Generative query networks are highly versatile
The networks the DeepMind team built can draw remarkably rich inferences from a very limited amount of data. In another experiment, the researchers trained the network by showing it a bunch of randomly-generated shapes that look like three-dimensional Tetris pieces. During the training process, the network was shown a sequence of different randomly-generated pieces, with several images of each piece.
Once the network was trained, the researchers gave the network a single image of new Tetris shape it hadn’t seen before. From this single image, the network was often able to generate realistic three-dimensional images of the piece from any other angle:
Of course, this isn’t always possible. If the single example image is taken from an angle where some segments of a piece are hidden, then there’s no way the network can know what the obscured segments look like. In this case, the network will randomly generate one of the many shapes that’s consistent with the observed portion of the image. But if all segments are visible in the example image, the network is remarkably good at inferring the shape of the piece and rendering images of it from any angle.

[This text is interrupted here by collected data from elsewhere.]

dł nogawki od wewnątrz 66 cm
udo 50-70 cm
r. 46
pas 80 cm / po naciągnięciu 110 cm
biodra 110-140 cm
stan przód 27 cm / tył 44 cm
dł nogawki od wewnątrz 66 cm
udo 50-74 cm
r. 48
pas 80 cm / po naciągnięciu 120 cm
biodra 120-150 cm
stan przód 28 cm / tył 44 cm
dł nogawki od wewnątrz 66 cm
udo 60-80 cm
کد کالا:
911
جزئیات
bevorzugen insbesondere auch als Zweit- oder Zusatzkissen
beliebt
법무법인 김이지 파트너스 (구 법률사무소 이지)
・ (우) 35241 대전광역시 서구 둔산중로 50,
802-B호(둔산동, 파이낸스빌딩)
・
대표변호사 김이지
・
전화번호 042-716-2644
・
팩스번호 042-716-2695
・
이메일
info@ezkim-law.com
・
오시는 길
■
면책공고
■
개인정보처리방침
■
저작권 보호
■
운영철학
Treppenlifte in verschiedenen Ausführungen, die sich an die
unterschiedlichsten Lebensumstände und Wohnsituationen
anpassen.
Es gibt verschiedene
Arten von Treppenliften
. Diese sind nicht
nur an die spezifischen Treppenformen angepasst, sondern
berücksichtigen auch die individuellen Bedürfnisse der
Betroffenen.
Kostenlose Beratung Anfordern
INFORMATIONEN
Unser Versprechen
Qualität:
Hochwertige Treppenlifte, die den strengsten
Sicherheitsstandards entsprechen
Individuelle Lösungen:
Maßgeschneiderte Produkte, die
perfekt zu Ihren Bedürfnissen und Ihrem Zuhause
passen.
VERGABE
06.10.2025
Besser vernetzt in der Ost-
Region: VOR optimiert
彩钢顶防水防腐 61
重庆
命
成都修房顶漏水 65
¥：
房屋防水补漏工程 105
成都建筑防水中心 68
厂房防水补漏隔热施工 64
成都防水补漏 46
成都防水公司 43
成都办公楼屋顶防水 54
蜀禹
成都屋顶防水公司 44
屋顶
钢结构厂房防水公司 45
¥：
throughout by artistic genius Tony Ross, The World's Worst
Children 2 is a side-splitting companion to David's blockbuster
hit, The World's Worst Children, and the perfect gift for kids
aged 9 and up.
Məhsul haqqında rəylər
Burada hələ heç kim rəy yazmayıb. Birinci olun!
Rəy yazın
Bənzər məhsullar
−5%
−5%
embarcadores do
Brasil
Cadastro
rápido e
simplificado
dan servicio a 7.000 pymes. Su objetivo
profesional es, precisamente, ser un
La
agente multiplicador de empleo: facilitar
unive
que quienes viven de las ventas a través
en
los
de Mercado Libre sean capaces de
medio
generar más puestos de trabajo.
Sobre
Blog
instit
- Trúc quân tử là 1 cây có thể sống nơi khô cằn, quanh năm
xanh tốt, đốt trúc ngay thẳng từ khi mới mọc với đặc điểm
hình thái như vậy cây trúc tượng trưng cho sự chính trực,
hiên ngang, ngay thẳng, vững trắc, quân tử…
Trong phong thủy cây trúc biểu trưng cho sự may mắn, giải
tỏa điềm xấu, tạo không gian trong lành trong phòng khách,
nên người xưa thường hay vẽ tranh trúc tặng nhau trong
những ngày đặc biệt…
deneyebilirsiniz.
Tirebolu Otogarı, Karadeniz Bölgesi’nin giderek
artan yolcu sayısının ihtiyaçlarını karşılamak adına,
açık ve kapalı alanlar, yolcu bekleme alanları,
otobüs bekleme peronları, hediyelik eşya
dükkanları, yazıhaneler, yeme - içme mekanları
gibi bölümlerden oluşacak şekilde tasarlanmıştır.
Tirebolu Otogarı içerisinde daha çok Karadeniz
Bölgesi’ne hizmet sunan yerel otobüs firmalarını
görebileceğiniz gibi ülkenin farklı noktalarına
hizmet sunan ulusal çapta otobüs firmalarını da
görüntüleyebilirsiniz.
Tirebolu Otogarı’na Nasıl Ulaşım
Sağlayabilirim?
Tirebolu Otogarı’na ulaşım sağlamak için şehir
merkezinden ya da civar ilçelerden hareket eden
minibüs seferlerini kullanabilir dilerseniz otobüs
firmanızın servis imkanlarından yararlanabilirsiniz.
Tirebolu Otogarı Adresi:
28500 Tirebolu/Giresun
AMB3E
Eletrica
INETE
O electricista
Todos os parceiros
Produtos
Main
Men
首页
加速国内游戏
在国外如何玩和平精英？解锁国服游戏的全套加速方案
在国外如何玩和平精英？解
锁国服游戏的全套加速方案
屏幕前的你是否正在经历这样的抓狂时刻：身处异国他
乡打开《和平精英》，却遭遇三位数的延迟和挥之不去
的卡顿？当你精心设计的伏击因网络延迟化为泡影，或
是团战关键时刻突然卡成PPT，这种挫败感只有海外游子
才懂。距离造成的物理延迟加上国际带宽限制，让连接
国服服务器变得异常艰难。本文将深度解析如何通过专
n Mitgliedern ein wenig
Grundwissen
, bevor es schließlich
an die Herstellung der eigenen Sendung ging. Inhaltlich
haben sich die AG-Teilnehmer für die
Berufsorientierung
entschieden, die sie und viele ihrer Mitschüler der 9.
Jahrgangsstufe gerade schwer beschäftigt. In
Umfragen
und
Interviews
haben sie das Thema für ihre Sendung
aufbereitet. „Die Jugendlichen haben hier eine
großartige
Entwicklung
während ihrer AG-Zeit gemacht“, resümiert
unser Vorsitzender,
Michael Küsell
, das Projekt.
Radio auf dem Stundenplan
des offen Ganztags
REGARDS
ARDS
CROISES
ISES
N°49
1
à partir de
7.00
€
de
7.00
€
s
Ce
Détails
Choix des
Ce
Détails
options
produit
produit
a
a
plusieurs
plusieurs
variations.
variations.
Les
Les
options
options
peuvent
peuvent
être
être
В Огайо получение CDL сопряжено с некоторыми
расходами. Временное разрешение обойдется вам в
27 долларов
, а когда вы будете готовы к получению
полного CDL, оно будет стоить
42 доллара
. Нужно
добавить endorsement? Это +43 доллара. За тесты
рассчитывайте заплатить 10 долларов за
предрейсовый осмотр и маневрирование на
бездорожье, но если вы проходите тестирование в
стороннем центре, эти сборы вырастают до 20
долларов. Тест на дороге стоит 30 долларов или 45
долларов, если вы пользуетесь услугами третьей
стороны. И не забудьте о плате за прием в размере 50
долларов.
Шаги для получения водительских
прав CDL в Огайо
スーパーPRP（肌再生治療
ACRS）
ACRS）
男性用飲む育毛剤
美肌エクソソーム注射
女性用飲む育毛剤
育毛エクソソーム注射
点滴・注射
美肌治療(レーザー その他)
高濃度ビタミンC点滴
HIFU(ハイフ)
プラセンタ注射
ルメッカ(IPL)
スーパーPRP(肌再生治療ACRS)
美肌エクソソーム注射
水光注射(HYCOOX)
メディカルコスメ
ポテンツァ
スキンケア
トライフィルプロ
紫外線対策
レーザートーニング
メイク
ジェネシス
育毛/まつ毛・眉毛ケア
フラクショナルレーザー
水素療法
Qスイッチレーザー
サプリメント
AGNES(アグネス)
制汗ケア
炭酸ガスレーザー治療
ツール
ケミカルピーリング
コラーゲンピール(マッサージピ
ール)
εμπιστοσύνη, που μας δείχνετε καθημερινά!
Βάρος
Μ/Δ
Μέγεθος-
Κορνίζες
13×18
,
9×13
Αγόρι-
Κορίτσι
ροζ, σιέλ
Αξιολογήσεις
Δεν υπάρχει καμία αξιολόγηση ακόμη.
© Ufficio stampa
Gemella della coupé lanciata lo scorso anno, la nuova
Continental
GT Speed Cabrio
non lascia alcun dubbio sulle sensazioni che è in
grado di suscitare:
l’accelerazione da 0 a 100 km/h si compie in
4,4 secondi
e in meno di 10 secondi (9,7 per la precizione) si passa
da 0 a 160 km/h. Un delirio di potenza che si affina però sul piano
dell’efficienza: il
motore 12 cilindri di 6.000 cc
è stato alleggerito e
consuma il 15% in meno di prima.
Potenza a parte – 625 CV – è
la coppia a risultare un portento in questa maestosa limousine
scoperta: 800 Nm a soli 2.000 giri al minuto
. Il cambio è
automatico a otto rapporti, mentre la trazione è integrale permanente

And the GQN can handle surprisingly complex scenes. In another experiment, the researchers constructed three-dimensional mazes that look a bit like miniature Doom levels. Because these virtual environments had multiple rooms and passages, no single image could show more than a small portion of the overall environment. But if it’s given a half-dozen snapshots of a new maze, a GQN is able to assemble an accurate model of the entire maze—or at least of those portions of it that are shown in at least one image.